WHAT IS REQUIRED –
Render the text lines of the listing below as a JSON list of strings, one string per line, leaving out blank lines and the pictures.

PROVIDED DATA –

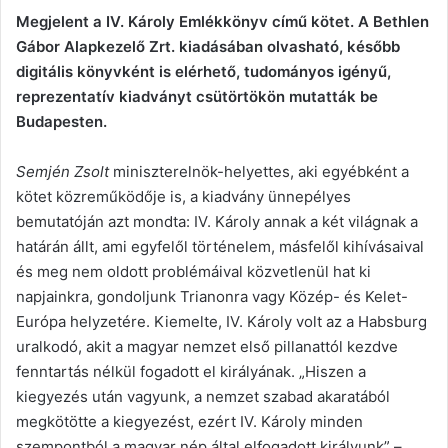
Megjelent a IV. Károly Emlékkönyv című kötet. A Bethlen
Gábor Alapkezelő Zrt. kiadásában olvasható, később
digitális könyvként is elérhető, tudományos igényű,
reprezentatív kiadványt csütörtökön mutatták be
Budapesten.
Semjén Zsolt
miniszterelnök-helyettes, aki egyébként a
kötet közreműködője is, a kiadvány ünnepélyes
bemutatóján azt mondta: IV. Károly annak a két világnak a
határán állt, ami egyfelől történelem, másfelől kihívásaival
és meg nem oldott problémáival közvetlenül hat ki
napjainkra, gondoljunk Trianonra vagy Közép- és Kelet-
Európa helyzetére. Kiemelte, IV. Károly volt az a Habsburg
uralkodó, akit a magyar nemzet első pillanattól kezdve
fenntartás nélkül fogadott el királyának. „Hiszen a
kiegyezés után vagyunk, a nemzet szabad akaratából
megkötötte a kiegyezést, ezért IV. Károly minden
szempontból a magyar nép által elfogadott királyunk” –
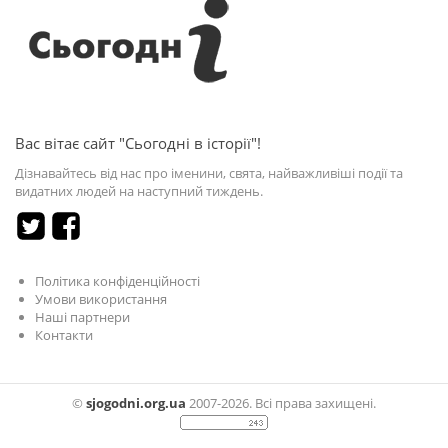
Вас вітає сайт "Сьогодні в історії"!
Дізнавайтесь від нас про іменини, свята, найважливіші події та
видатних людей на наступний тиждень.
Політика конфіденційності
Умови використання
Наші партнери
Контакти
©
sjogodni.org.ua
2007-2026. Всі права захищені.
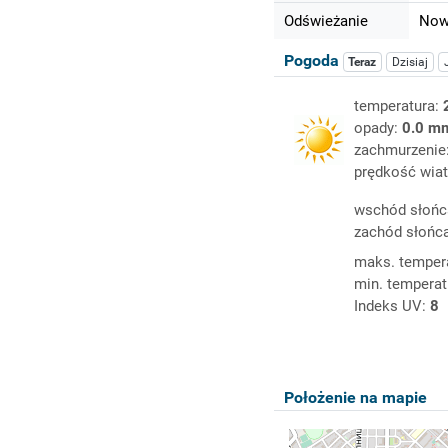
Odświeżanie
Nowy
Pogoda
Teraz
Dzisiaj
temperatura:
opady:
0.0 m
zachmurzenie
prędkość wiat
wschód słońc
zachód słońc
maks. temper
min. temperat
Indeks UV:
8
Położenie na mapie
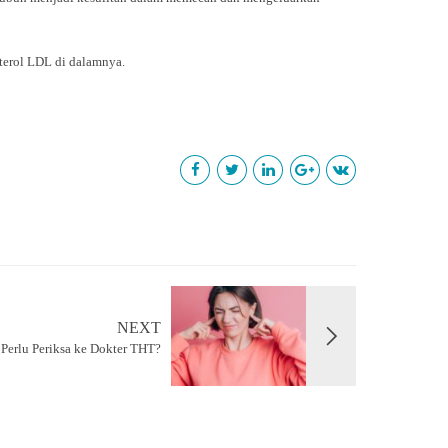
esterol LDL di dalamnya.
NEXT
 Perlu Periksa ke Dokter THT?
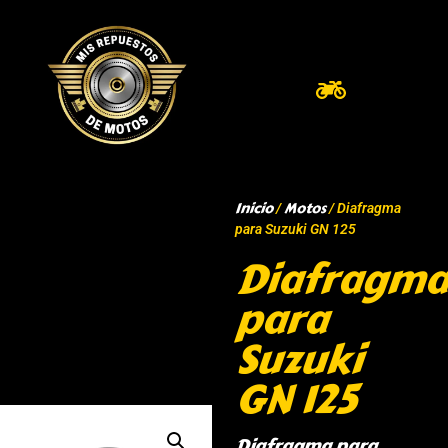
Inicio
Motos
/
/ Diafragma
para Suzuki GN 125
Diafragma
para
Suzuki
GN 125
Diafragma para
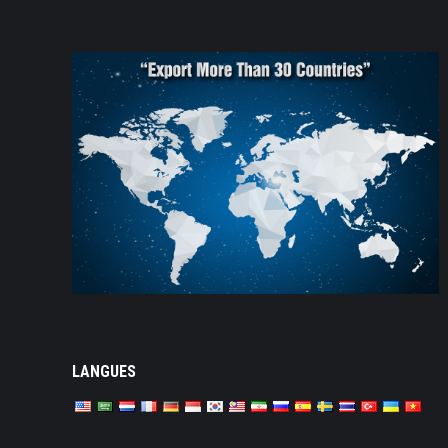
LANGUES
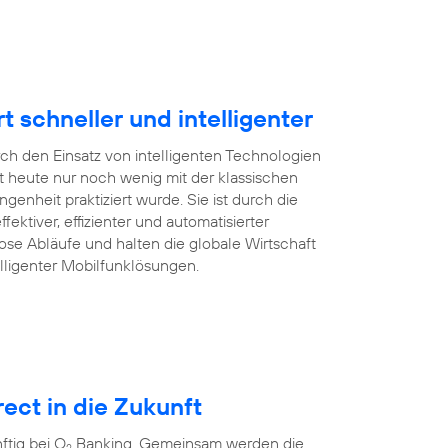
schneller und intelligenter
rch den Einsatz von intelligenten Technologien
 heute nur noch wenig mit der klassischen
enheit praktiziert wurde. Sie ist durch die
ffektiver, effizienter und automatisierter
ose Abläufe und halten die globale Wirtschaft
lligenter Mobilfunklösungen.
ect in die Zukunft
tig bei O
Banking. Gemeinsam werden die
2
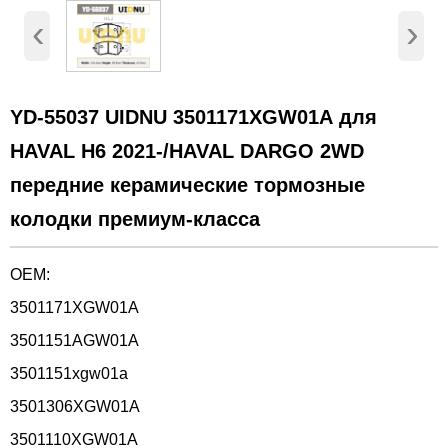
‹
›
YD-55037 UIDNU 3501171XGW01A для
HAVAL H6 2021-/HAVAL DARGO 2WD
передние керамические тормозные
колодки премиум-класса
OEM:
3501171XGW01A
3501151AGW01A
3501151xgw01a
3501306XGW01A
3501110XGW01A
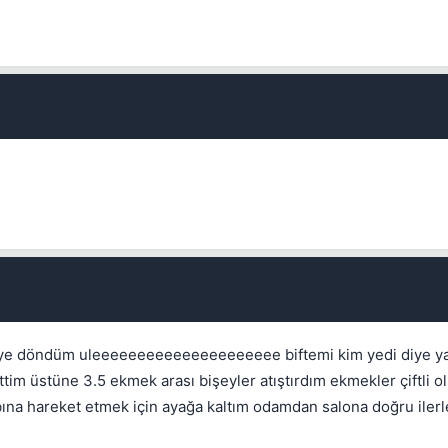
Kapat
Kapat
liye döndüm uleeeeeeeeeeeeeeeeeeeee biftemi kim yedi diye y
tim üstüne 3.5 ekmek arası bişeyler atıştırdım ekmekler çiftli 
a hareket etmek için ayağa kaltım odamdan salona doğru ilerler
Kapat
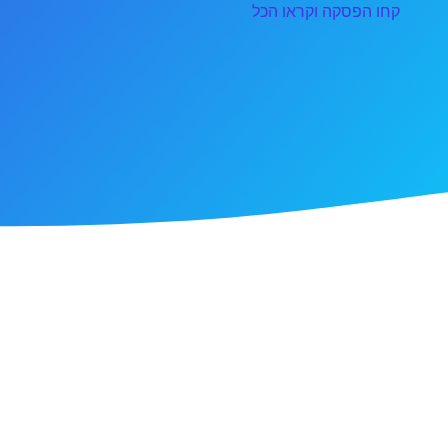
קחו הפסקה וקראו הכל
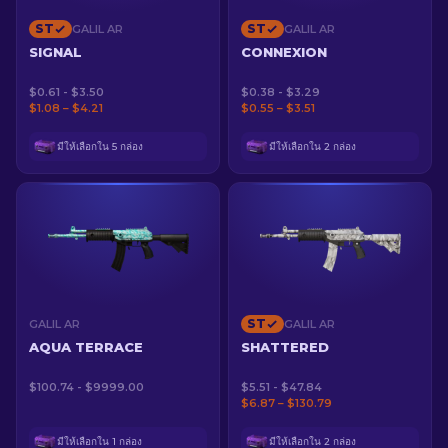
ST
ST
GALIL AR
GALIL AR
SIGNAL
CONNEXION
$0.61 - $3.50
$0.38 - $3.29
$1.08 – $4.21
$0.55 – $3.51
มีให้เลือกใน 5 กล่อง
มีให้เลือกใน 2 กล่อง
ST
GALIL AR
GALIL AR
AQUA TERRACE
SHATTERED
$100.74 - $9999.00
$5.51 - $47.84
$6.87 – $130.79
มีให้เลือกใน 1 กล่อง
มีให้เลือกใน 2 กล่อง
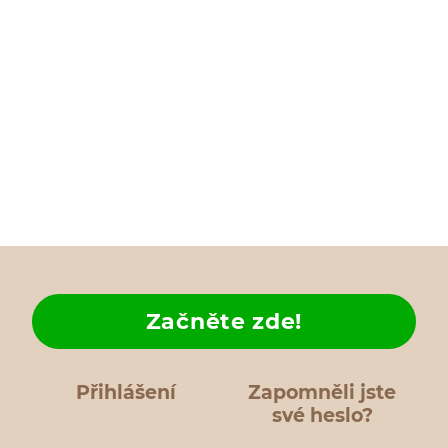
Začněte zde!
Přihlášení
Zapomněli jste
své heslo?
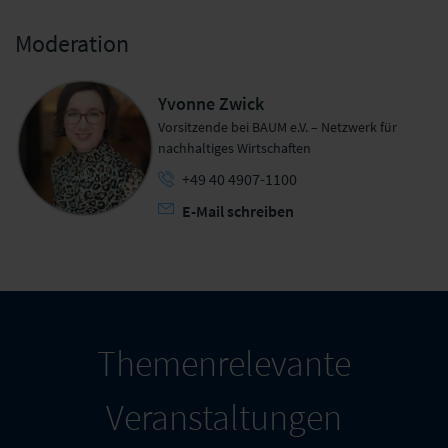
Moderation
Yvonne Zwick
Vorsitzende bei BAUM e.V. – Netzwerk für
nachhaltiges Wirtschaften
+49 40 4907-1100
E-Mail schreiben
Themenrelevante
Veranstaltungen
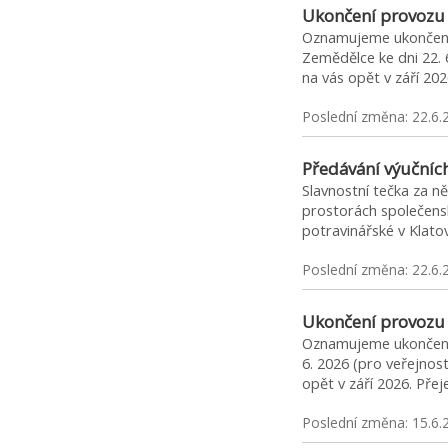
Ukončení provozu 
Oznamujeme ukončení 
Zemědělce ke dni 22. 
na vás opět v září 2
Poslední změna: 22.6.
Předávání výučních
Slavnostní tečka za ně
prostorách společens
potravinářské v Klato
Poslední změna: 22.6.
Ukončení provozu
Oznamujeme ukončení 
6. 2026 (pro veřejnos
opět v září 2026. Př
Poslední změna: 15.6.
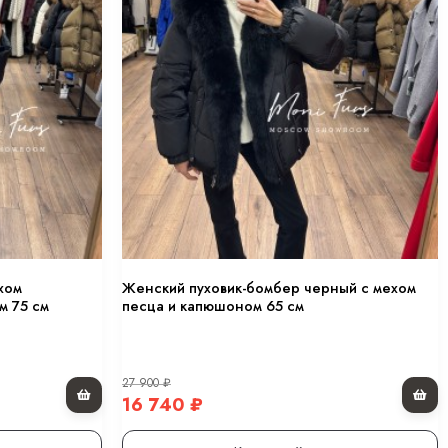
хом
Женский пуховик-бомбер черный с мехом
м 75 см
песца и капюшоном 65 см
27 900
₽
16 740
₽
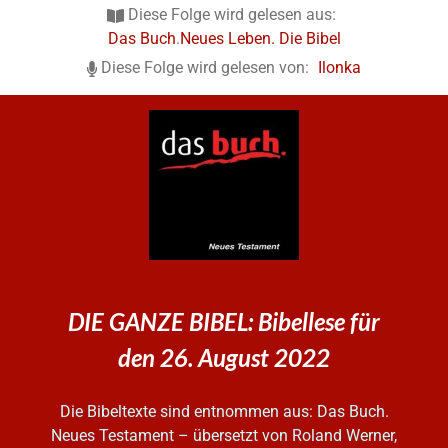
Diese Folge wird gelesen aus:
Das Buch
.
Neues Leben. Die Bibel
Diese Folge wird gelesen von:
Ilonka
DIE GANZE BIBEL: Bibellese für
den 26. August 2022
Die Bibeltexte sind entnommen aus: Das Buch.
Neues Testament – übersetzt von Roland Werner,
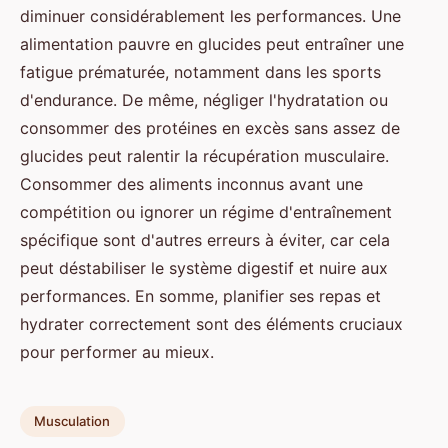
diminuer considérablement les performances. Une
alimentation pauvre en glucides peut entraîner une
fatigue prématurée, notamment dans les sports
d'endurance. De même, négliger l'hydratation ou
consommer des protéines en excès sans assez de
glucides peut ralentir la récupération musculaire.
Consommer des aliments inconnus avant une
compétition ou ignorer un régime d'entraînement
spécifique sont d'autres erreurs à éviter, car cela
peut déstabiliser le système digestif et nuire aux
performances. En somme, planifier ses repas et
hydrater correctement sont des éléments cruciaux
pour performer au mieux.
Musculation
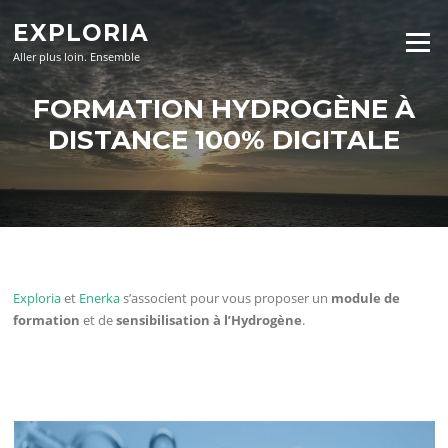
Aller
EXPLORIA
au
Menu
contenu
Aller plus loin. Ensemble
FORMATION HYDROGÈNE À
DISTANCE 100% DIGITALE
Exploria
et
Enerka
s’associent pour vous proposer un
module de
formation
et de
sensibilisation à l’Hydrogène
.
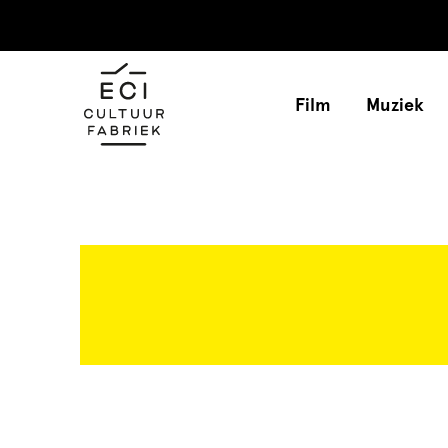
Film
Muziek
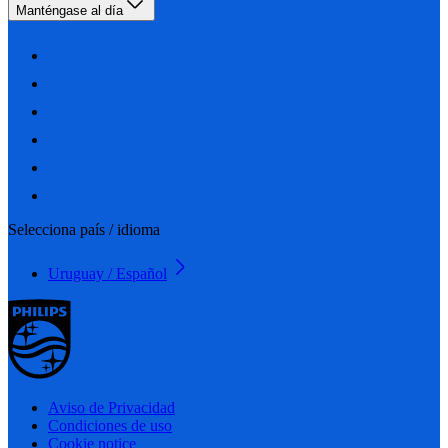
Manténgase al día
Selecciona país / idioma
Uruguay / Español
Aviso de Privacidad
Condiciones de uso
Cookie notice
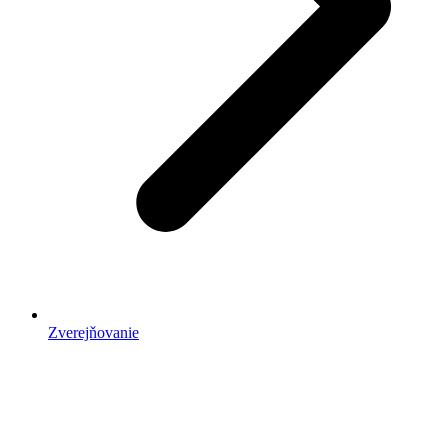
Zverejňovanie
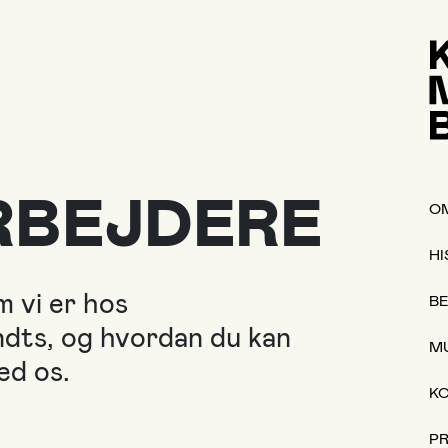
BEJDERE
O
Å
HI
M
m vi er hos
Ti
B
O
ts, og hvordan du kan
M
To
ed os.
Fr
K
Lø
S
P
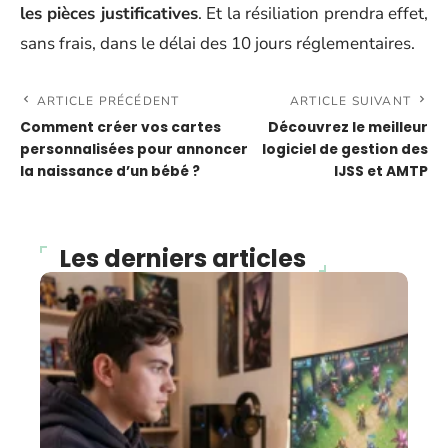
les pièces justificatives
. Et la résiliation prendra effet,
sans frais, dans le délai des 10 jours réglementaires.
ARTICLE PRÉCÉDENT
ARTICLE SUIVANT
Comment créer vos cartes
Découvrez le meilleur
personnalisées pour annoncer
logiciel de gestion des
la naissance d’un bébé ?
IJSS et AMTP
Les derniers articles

OUTPUT OF THE EXERCISE –
[
  "Megjelent a IV. Károly Emlékkönyv című kötet. A Bethlen",
  "Gábor Alapkezelő Zrt. kiadásában olvasható, később",
  "digitális könyvként is elérhető, tudományos igényű,",
  "reprezentatív kiadványt csütörtökön mutatták be",
  "Budapesten.",
  "Semjén Zsolt",
  "miniszterelnök-helyettes, aki egyébként a",
  "kötet közreműködője is, a kiadvány ünnepélyes",
  "bemutatóján azt mondta: IV. Károly annak a két világnak a",
  "határán állt, ami egyfelől történelem, másfelől kihívásaival",
  "és meg nem oldott problémáival közvetlenül hat ki",
  "napjainkra, gondoljunk Trianonra vagy Közép- és Kelet-",
  "Európa helyzetére. Kiemelte, IV. Károly volt az a Habsburg",
  "uralkodó, akit a magyar nemzet első pillanattól kezdve",
  "fenntartás nélkül fogadott el királyának. „Hiszen a",
  "kiegyezés után vagyunk, a nemzet szabad akaratából",
  "megkötötte a kiegyezést, ezért IV. Károly minden",
  "szempontból a magyar nép által elfogadott királyunk” –",
  "Вас вітає сайт \"Сьогодні в історії\"!",
  "Дізнавайтесь від нас про іменини, свята, найважливіші події та",
  "видатних людей на наступний тиждень.",
  "Політика конфіденційності",
  "Умови використання",
  "Наші партнери",
  "Контакти",
  "©",
  "sjogodni.org.ua",
  "2007-2026. Всі права захищені.",
  "Odświeżanie",
  "Nowy",
  "Pogoda",
  "Teraz",
  "Dzisiaj",
  "temperatura:",
  "opady:",
  "0.0 m",
  "zachmurzenie",
  "prędkość wiat",
  "wschód słońc",
  "zachód słońc",
  "maks. temper",
  "min. temperat",
  "Indeks UV:",
  "8",
  "Położenie na mapie",
  "esterol LDL di dalamnya.",
  "NEXT",
  " Perlu Periksa ke Dokter THT?",
  "Inicio",
  "Motos",
  "/",
  "/ Diafragma",
  "para Suzuki GN 125",
  "Diafragma",
  "para",
  "Suzuki",
  "GN 125",
  "Diafragma para",
  "LANGUES",
  "schneller und intelligenter",
  "rch den Einsatz von intelligenten Technologien",
  " heute nur noch wenig mit der klassischen",
  "enheit praktiziert wurde. Sie ist durch die",
  "ffektiver, effizienter und automatisierter",
  "ose Abläufe und halten die globale Wirtschaft",
  "lligenter Mobilfunklösungen.",
  "ect in die Zukunft",
  "tig bei O",
  "Banking. Gemeinsam werden die",
  "2",
  "‹",
  "›",
  "YD-55037 UIDNU 3501171XGW01A для",
  "HAVAL H6 2021-/HAVAL DARGO 2WD",
  "передние керамические тормозные",
  "колодки премиум-класса",
  "OEM:",
  "3501171XGW01A",
  "3501151AGW01A",
  "3501151xgw01a",
  "3501306XGW01A",
  "3501110XGW01A",
  "Kapat",
  "Kapat",
  "liye döndüm uleeeeeeeeeeeeeeeeeeeee biftemi kim yedi diye y",
  "tim üstüne 3.5 ekmek arası bişeyler atıştırdım ekmekler çiftli ",
  "a hareket etmek için ayağa kaltım odamdan salona doğru ilerler",
  "Kapat",
  "קחו הפסקה וקראו הכל",
  "ST",
  "ST",
  "GALIL AR",
  "GALIL AR",
  "SIGNAL",
  "CONNEXION",
  "$0.61 - $3.50",
  "$0.38 - $3.29",
  "$1.08 – $4.21",
  "$0.55 – $3.51",
  "มีให้เลือกใน 5 กล่อง",
  "มีให้เลือกใน 2 กล่อง",
  "ST",
  "GALIL AR",
  "GALIL AR",
  "AQUA TERRACE",
  "SHATTERED",
  "$100.74 - $9999.00",
  "$5.51 - $47.84",
  "$6.87 – $130.79",
  "มีให้เลือกใน 1 กล่อง",
  "มีให้เลือกใน 2 กล่อง",
  "Začněte zde!",
  "Přihlášení",
  "Zapomněli jste",
  "své heslo?",
  "Moderation",
  "Yvonne Zwick",
  "Vorsitzende bei BAUM e.V. – Netzwerk für",
  "nachhaltiges Wirtschaften",
  "+49 40 4907-1100",
  "E-Mail schreiben",
  "Themenrelevante",
  "Veranstaltungen",
  "Ukončení provozu ",
  "Oznamujeme ukončení ",
  "Zemědělce ke dni 22. ",
  "na vás opět v září 2",
  "Poslední změna: 22.6.",
  "Předávání výučních",
  "Slavnostní tečka za ně",
  "prostorách společens",
  "potravinářské v Klato",
  "Poslední změna: 22.6.",
  "Ukončení provozu",
  "Oznamujeme ukončení ",
  "6. 2026 (pro veřejnos",
  "opět v září 2026. Př",
  "Poslední změna: 15.6.",
  "хом",
  "Женский пуховик-бомбер черный с мехом",
  "м 75 см",
  "песца и капюшоном 65 см",
  "27 900",
  "₽",
  "16 740",
  "₽",
  "Diese Folge wird gelesen aus:",
  "Das Buch",
  ".",
  "Neues Leben. Die Bibel",
  "Diese Folge wird gelesen von:",
  "Ilonka",
  "DIE GANZE BIBEL: Bibellese für",
  "den 26. August 2022",
  "Die Bibeltexte sind entnommen aus: Das Buch.",
  "Neues Testament – übersetzt von Roland Werner,",
  "diminuer considérablement les performances. Une",
  "alimentation pauvre en glucides peut entraîner une",
  "fatigue prématurée, notamment dans les sports",
  "d'endurance. De même, négliger l'hydratation ou",
  "consommer des protéines en excès sans assez de",
  "glucides peut ralentir la récupération musculaire.",
  "Consommer des aliments inconnus avant une",
  "compétition ou ignorer un régime d'entraînement",
  "spécifique sont d'autres erreurs à éviter, car cela",
  "peut déstabiliser le système digestif et nuire aux",
  "performances. En somme, planifier ses repas et",
  "hydrater correctement sont des éléments cruciaux",
  "pour performer au mieux.",
  "Musculation",
  "Aller",
  "EXPLORIA",
  "au",
  "Menu",
  "contenu",
  "Aller plus loin. Ensemble",
  "FORMATION HYDROGÈNE À",
  "DISTANCE 100% DIGITALE",
  "Exploria",
  "et",
  "Enerka",
  "s’associent pour vous proposer un",
  "module de",
  "formation",
  "et de",
  "sensibilisation à l’Hydrogène",
  ".",
  "Film",
  "Muziek",
  "Manténgase al día",
  "Selecciona país / idioma",
  "Uruguay / Español",
  "Aviso de Privacidad",
  "Condiciones de uso",
  "Cookie notice",
  "Zverejňovanie",
  "BEJDERE",
  "O",
  "Å",
  "HI",
  "M",
  "m vi er hos",
  "Ti",
  "B",
  "O",
  "ts, og hvordan du kan",
  "M",
  "To",
  "ed os.",
  "Fr",
  "K",
  "Lø",
  "S",
  "P",
  "les pièces justificatives",
  ". Et la résiliation prendra effet,",
  "sans frais, dans le délai des 10 jours réglementaires.",
  "ARTICLE PRÉCÉDENT",
  "ARTICLE SUIVANT",
  "Comment créer vos cartes",
  "Découvrez le meilleur",
  "personnalisées pour annoncer",
  "logiciel de gestion des",
  "la naissance d’un bébé ?",
  "IJSS et AMTP",
  "Les derniers articles"
]